Nearly four years ago I decided to start collecting tweets to Donald Trump out of morbid curiosity. If I was a real archivist, I would have planned this out a little bit better, and started collecting on election night in 2016, or inaguration day 2017. I didn’t. Using twarc
, I started collecting with the Filter (Streaming) API on May 7, 2017. That process failed, and I pivoted to using the Search API. I dropped that process into a simple bash script, and pointed cron
at it to run every 5 days. Here’s what the bash script looked like:
#!/bin/bash
DATE=`date +"%Y_%m_%d"`
cd /mnt/vol1/data_sets/to_trump/raw
/usr/local/bin/twarc search 'to:realdonaldtrump' --log donald_search_$DATE.log > donald_search_$DATE.json
It’s not beautiful. It’s not perfect. But, it did the job for the most part for almost four years save and except a couple Twitter suspensions on accounts that I used for collection, and an absolutely embarassing situtation where I forgot to setup cron correctly on a machine I moved the collecting to for a couple weeks while I was on family leave this past summer.

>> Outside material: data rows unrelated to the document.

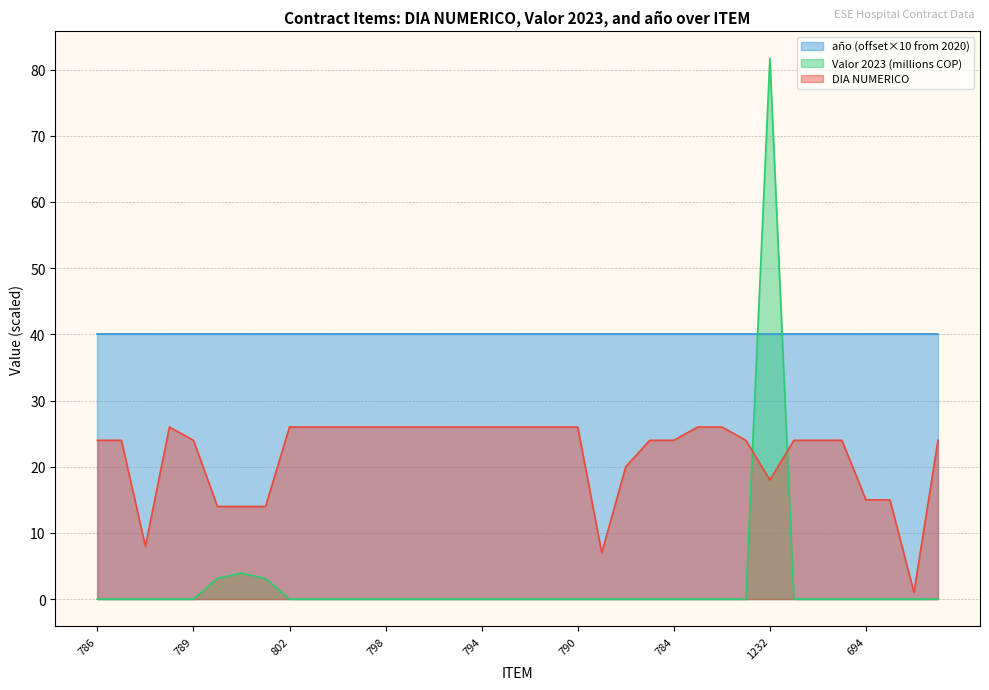

In DIA NUMERICO, how many points are higher than both neighbors (excluding endpoints)?

1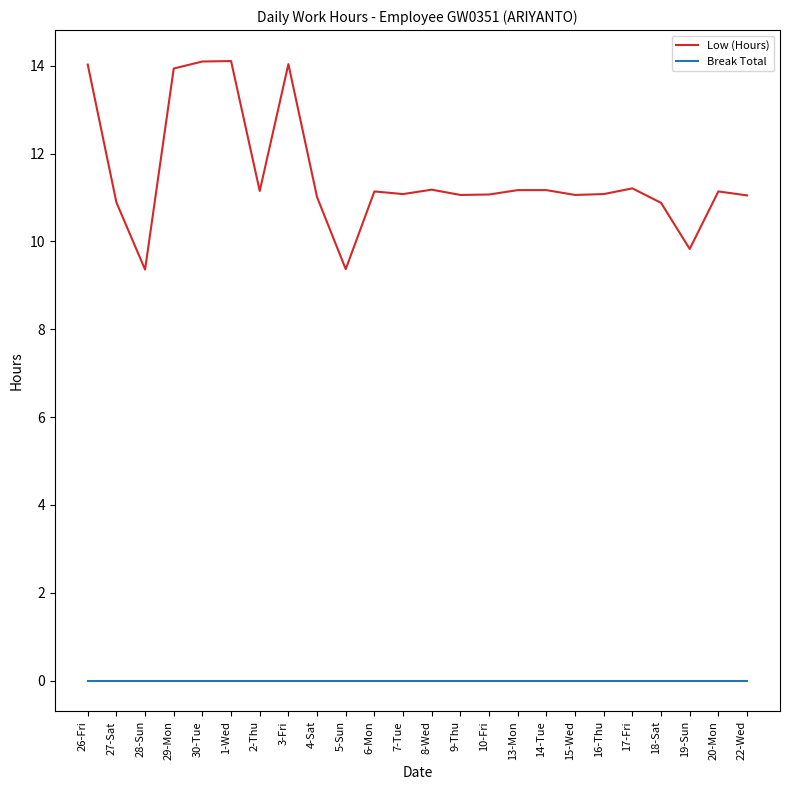

List the series in order of their overall mean, lowest first.

Break Total, Low (Hours)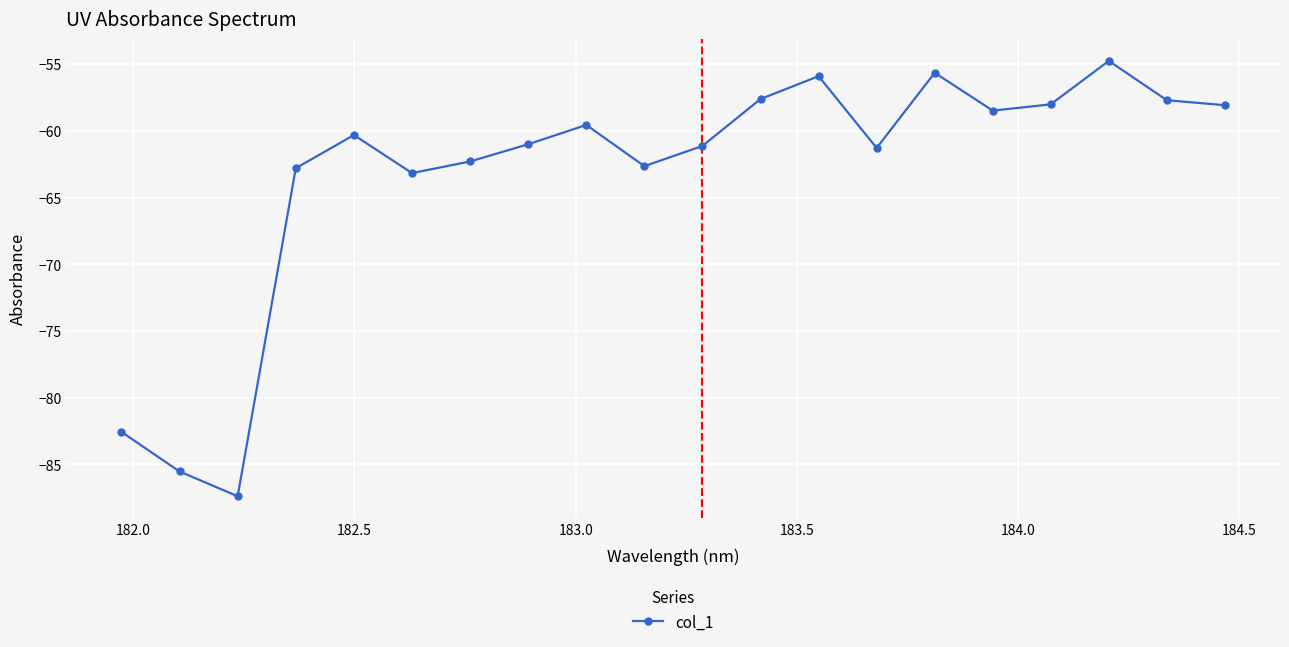

True or false: there are more than 1 points higher than both neighbors.

True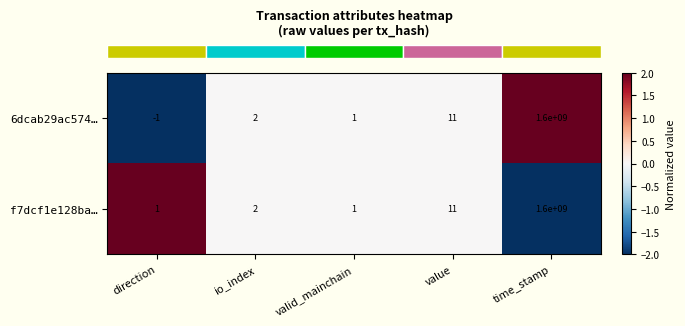

Reading right to left, transcribe all the data shown in this chart.

6dcab29ac574…: time_stamp=1600000000	value=11	valid_mainchain=1	io_index=2	direction=-1
f7dcf1e128ba…: time_stamp=1600000000	value=11	valid_mainchain=1	io_index=2	direction=1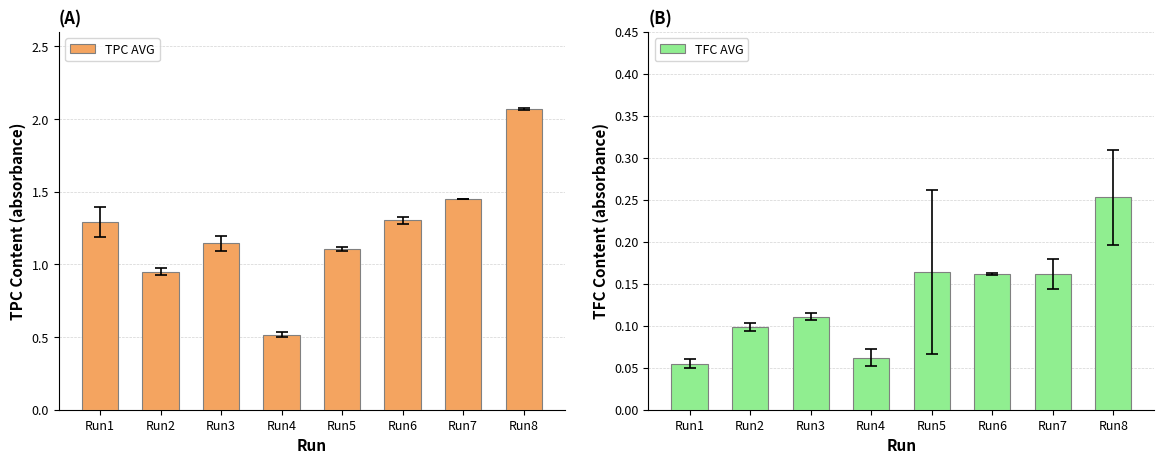

Where does the TPC AVG series first go above 1?

Run1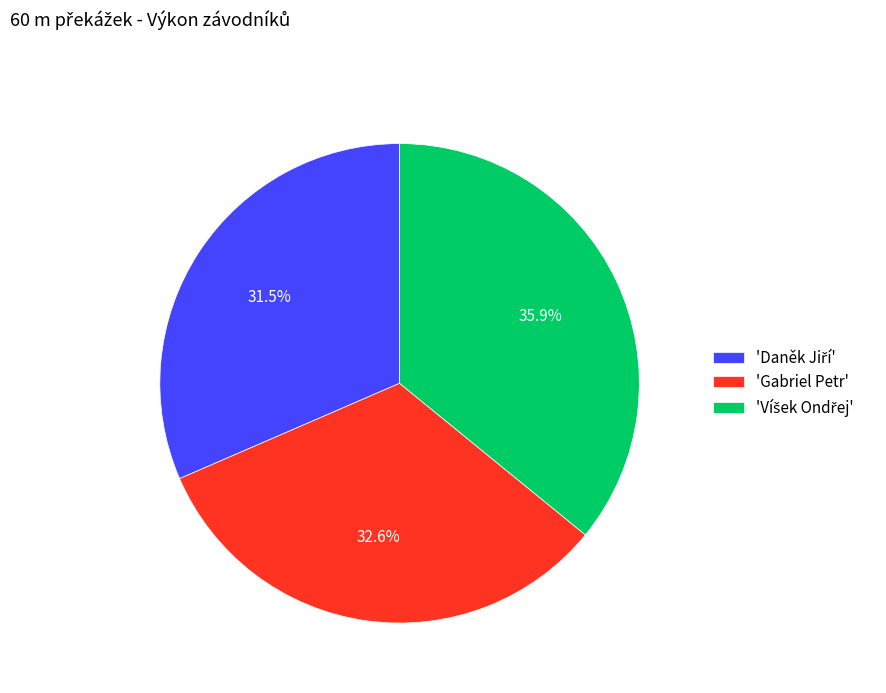

Is there a majority slice in this chart?

No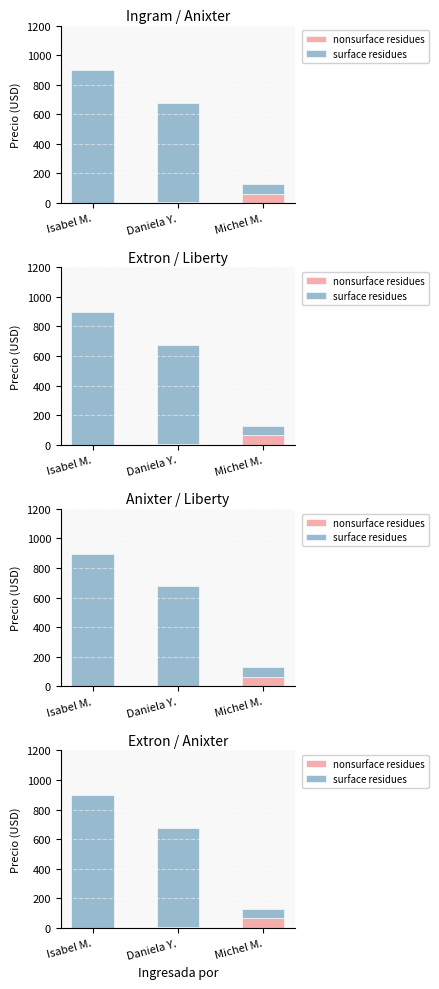

Read the surface residues value at Isabel M..

897.6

In the end, the collection ran from May 7, 2017 - January 20, 2021, and collected 362,464,578 unique tweets; 1.5T of line-delminted json! The final created_at
timestamp was Wed Jan 20 16:49:03 +0000 2021
, and the text of that tweet very fittingly reads, “@realDonaldTrump YOU’RE FIRED!“
The “dehydrated” tweets can be found here. In that dataset I decided to include in a number of derivatives created with twut which, I hope rounds out the dataset. This update is the final update on the dataset.
I also started working on some notebooks here where I’ve been trying to explore the dataset a bit more in my limited spare time. I’m hoping to have the time and energy to really dig into this dataset sometime in the future. I’m especially curious at what the leadup to the 2021 storming of the United States Capitol looks like in the dataset, as well as the sockpuppet frequency. I’m also hopeful that others will explore the dataset and that it’ll be useful in their research. I have a suspicion folks can do a lot smarter, innovative, and creative things with the dataset than I did here, here, here, here, or here.
For those who are curious what the tweet volume for the last few months looked like (please note that the dates are UTC), check out these bar charts. January 2021 is especially fun.
-30-